The assessee, a small–scale industry recognised as such by the Director of Industries, Pondichery, set up a second unit to manufacture and bottle Indian manufactured foreign liquor (IMFL) at Pondichery. In its return for the assessment years 2003-04 and 2004-05, it claimed deduction u/s. 80-IB of the Act in respect of the profits and gains derived from the second unit. The Assessing Officer, however, rejected the plea on the issue that the process carried on by the assessee for its product, did not constitute ‘manufacture’ within the meaning of section 80-IB. He further held that setting up of the second unit was only an expansion or reconstruction of the existing unit. Aggrieved by the same, the assessee preferred an appeal before the Commissioner of Income Tax (Appeals).
In the proceedings before the Commissioner of Income Tax (Appeals), the assessee explained the process of blending as follows:
The assessee purchased rectified spirit or extra neutral alcohol (ENA) made of grain or grapes or malt to which it added demineralised water in required proportion to reduce the strength of the ENA to make various products like whiskey, brandy, rum, etc. Apart from that, other ingredients like caramel, sugar, etc., were also added as per the blending formulations. This blend was subject to filtration for required time, blend inspection and then bottling in empty bottles. The finished products were packed and sold.
The Commissioner of Income Tax (Appeals) considered the fact that the alcoholic strength of ENA which was around 95 % v/v was reduced to a maximum of 42.8 % v/v. Consequently, the Commis- sioner of Income Tax (Appeals) held that there was no manufacture or production of any new article or thing as the alcohol which was the input remained as alcohol. In the circumstances, he rejected plea for deduction u/s. 80-IB of the Act.
On further appeal before the Tribunal, the assessee reiterated the contentions as regards the process undertaken to result in a totally different marketable commodity. Considering the entirety of the issue and applying the decision of the Allahabad High Court in the case of CIT vs. Rampur Distilleries and Chemicals Co. Ltd., reported in [2005] 277 ITR 416 (All), the Tribunal held that the rectified spirit is not mentioned in the first item of the Eleventh Schedule ‘beer, wine and other alcoholic spirits’ and, consequently, the assessee as a small-scale industrial unit was entitled to deduction u/s. 80-IB of the Act.
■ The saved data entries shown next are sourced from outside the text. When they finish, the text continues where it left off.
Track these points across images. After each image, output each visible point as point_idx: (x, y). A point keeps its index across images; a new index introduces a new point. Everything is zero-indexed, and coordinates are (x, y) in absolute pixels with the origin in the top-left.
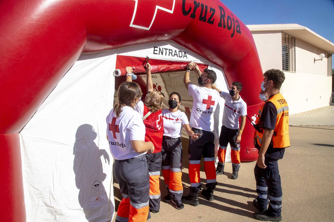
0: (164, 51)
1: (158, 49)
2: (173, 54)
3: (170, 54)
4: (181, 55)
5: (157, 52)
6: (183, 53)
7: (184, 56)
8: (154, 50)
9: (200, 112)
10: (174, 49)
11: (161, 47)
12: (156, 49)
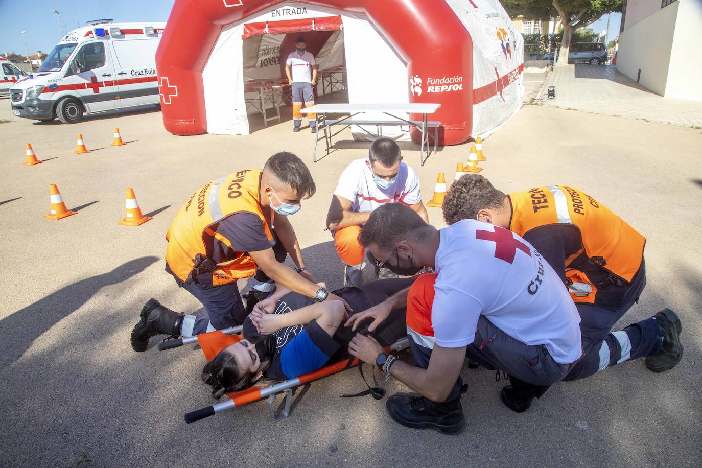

On appeal by the Revenue before the High Court, it was held that a perusal of section 80-IB showed that a deduction under the said provision is available only where the assessee engages in the manufacture or production of an article or thing, not being an article or thing as specified in the list in the Eleventh Schedule or operates one or more cold storage plant or plants in any part of India. The proviso to sub-clause (iii) of s/s. (2) of section 80-IB of the Act showed that the condition with reference to the list in the Eleventh Schedule did not apply at all to the case of an industry being a small scale undertaking or an undertaking referred to in s/s. (4). The industry run by the assessee was admittedly a small-scale industry, reference to the Eleventh Schedule for the purpose of consideration of the claim u/s. 80-IB of the Act did not arise.
As regards the second issue as to whether the assessee had engaged itself in the manufacturing or producing of an article or thing by the act of blending, the High Court observed that (i) the assessee did not just add water and sell the final product, apart from water, the assessee had to add several items to make it fit for human consumption; (ii) the assessee was not a manufacturer of ENA which was the basic raw material required for making various IMFL products; (iii) it was mixing water and other ingredients with ENA formulations; (iv) the alcoholic strength of the ENA which was around 95 % v/v was reduced to a maximum of 42/8 % v/v in respect of the final marketable commodity, namely, whiskey, brandy, rum, vodka and gin; (v) the blending was subject to filtration for required time and thereafter only, the final product was sold. On the face of the facts stated above, the High Court opined that it was not possible for it to accept that the blending should not be treated as a manufacturing activity u/s. 80-IB of the Act.
The Supreme Court dismissed the civil appeal filed by the Revenue holding that there was no infirmity in the impugned judgment of the high Court.